TASK DESCRIPTION: Transcribe every line of the entries below verbatim, leaving out the pictures.

TASK MATERIAL:
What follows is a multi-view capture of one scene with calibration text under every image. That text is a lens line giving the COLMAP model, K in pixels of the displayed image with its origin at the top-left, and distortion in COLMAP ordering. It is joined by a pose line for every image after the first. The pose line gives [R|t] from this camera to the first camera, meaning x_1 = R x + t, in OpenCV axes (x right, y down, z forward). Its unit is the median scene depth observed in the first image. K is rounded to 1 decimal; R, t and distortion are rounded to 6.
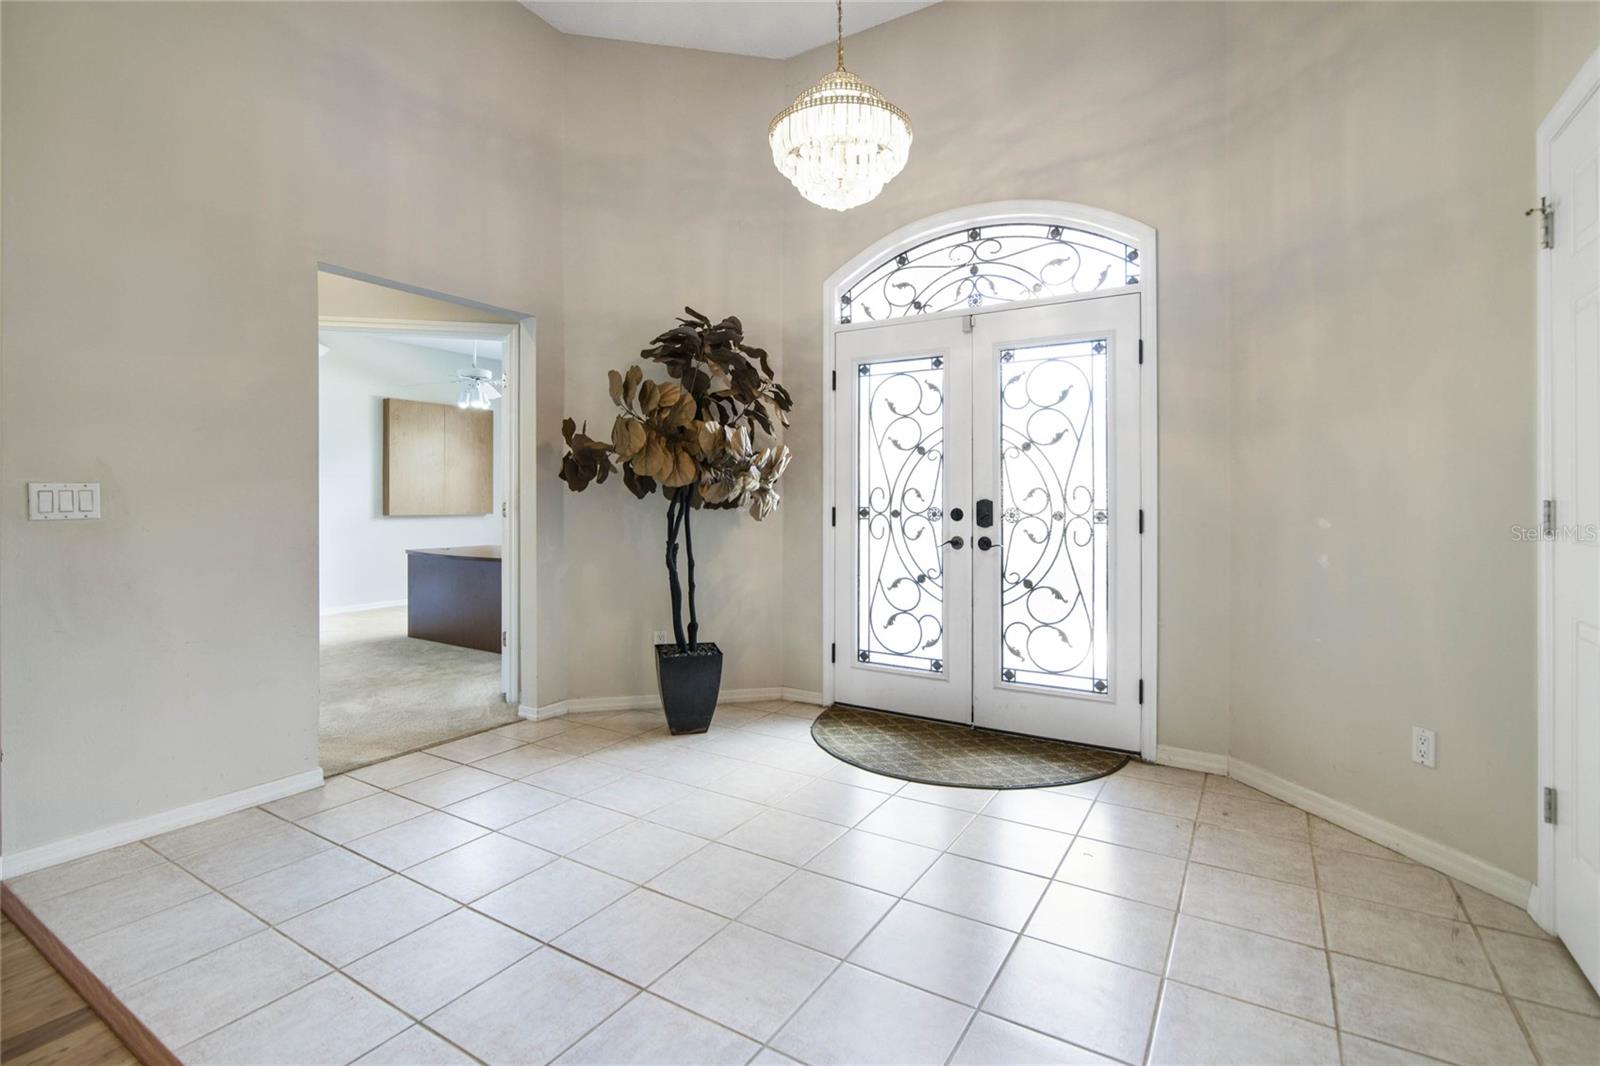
lens RADIAL K [[738.7, 0, 796.3], [0, 738.7, 493.9], [0, 0, 1]] dist [-0.001439, -0.000073]
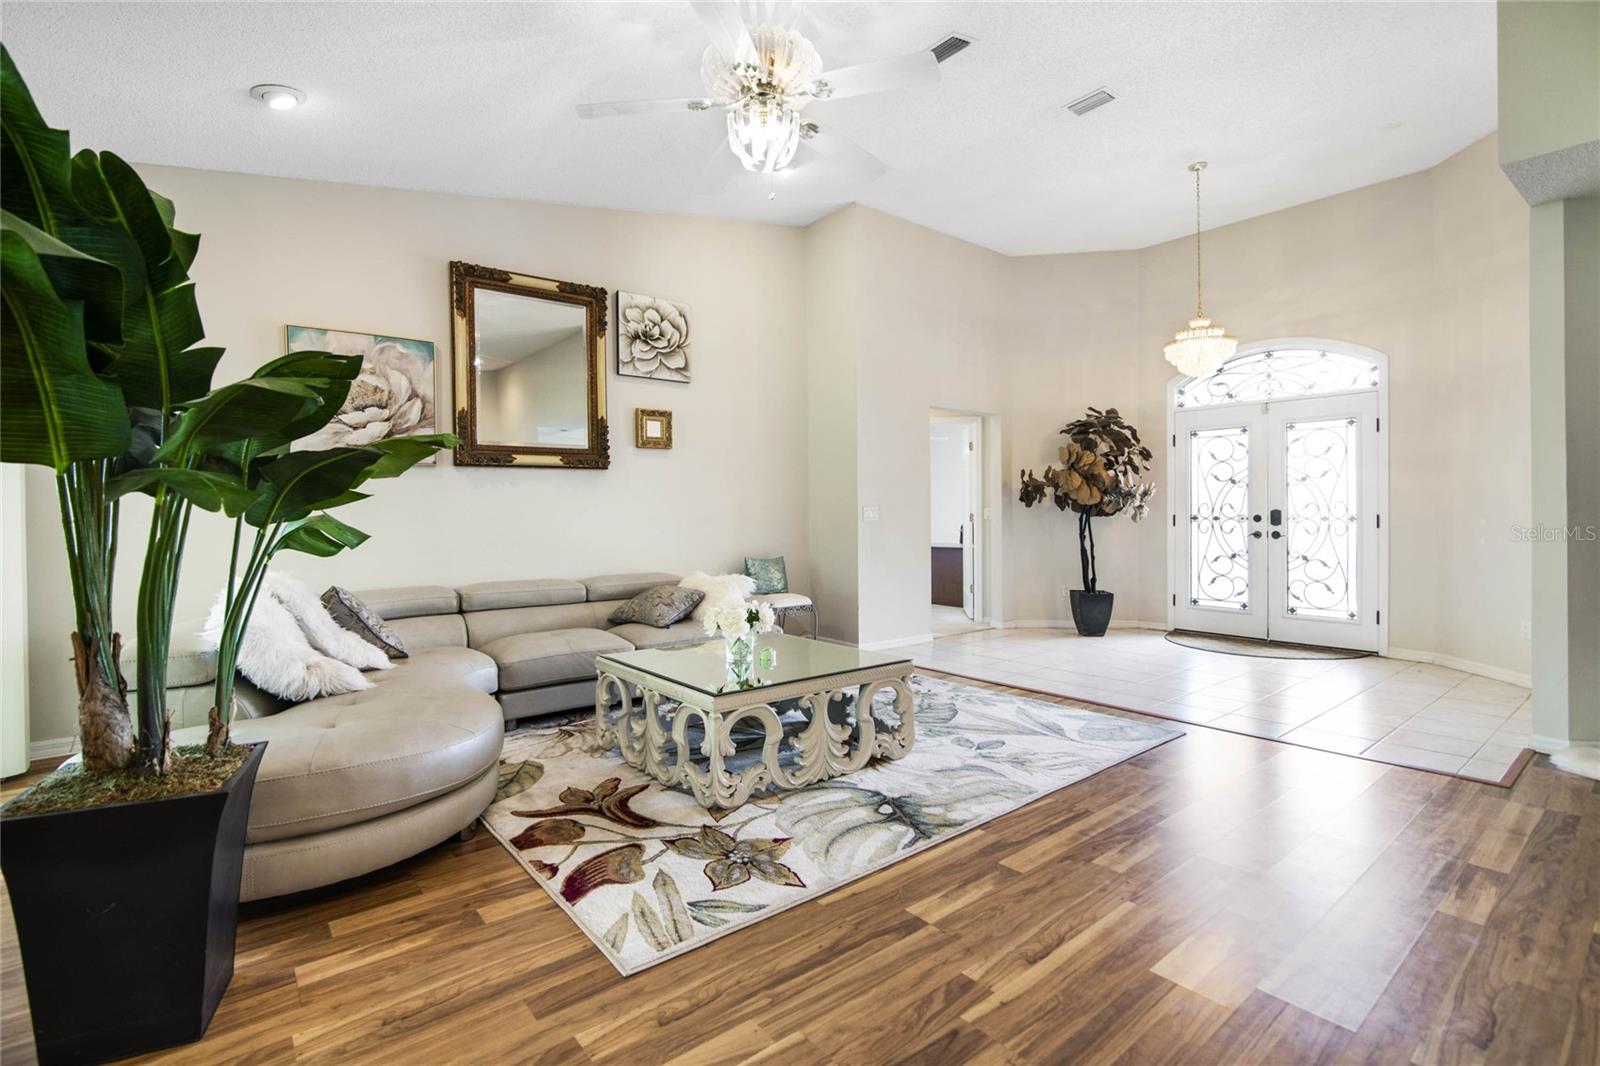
lens RADIAL K [[736.3, 0, 798.1], [0, 736.3, 518.6], [0, 0, 1]] dist [-0.001706, 0.000048]
pose [[0.946883, -0.005585, -0.321529, -0.248216], [0.011150, 0.999818, 0.015469, -0.010637], [0.321384, -0.018232, 0.946773, -0.981118]]
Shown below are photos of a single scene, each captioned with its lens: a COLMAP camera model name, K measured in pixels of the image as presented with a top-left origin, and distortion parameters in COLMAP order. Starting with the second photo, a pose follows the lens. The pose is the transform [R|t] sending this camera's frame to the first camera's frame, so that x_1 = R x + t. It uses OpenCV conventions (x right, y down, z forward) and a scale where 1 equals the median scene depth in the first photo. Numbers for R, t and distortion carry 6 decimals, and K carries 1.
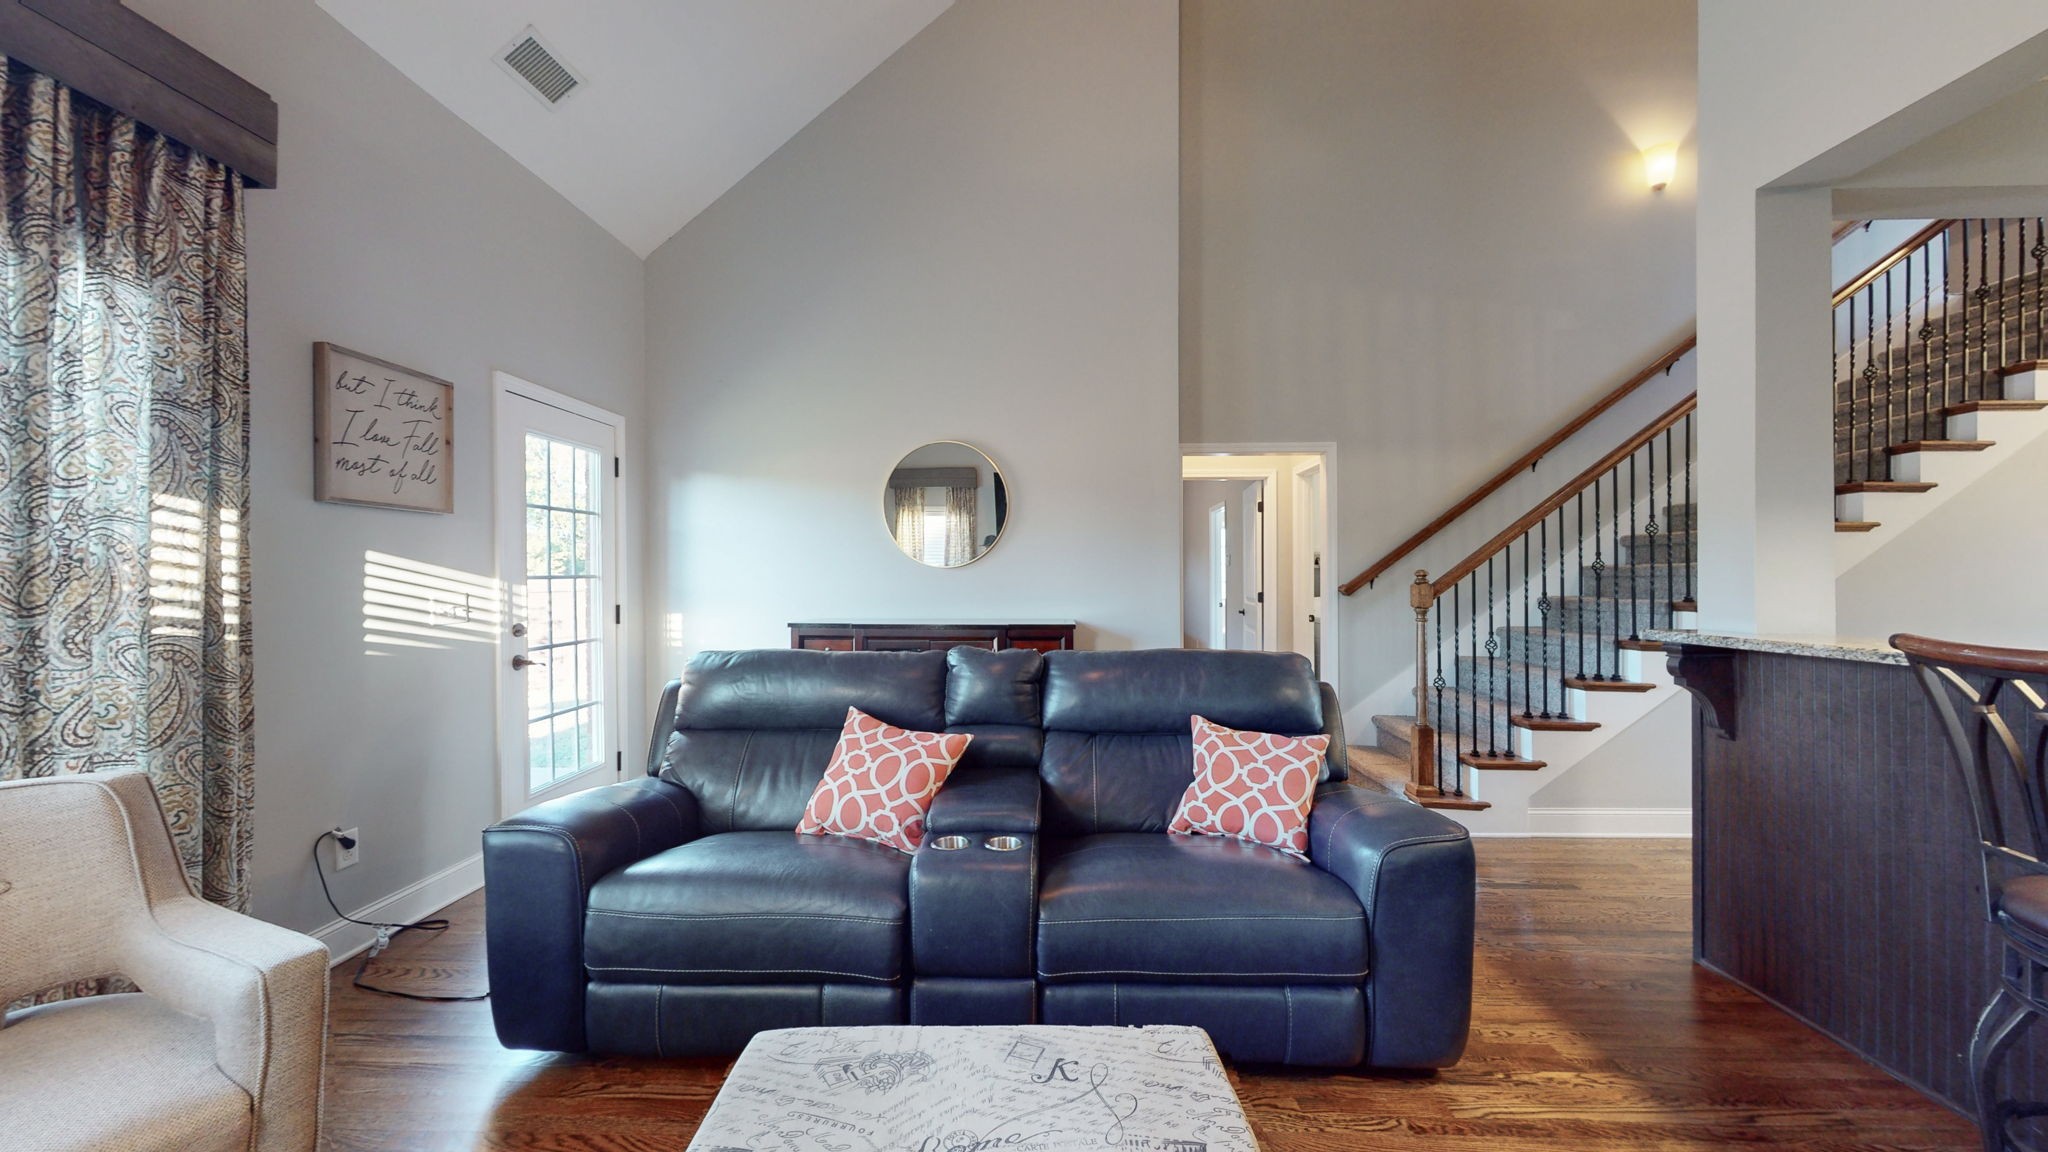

RESPONSE TO THE TASK:
What follows is a multi-view capture of one scene with calibration text under every image. That text is a lens line giving the COLMAP model, K in pixels of the displayed image with its origin at the top-left, and distortion in COLMAP ordering. It is joined by a pose line for every image after the first. The pose line gives [R|t] from this camera to the first camera, meaning x_1 = R x + t, in OpenCV axes (x right, y down, z forward). Its unit is the median scene depth observed in the first image. K is rounded to 1 decimal; R, t and distortion are rounded to 6.
lens RADIAL K [[738.7, 0, 796.3], [0, 738.7, 493.9], [0, 0, 1]] dist [-0.001439, -0.000073]
lens RADIAL K [[736.3, 0, 798.1], [0, 736.3, 518.6], [0, 0, 1]] dist [-0.001706, 0.000048]
pose [[0.946883, -0.005585, -0.321529, -0.248216], [0.011150, 0.999818, 0.015469, -0.010637], [0.321384, -0.018232, 0.946773, -0.981118]]
Shown below are photos of a single scene, each captioned with its lens: a COLMAP camera model name, K measured in pixels of the image as presented with a top-left origin, and distortion parameters in COLMAP order. Starting with the second photo, a pose follows the lens. The pose is the transform [R|t] sending this camera's frame to the first camera's frame, so that x_1 = R x + t. It uses OpenCV conventions (x right, y down, z forward) and a scale where 1 equals the median scene depth in the first photo. Numbers for R, t and distortion carry 6 decimals, and K carries 1.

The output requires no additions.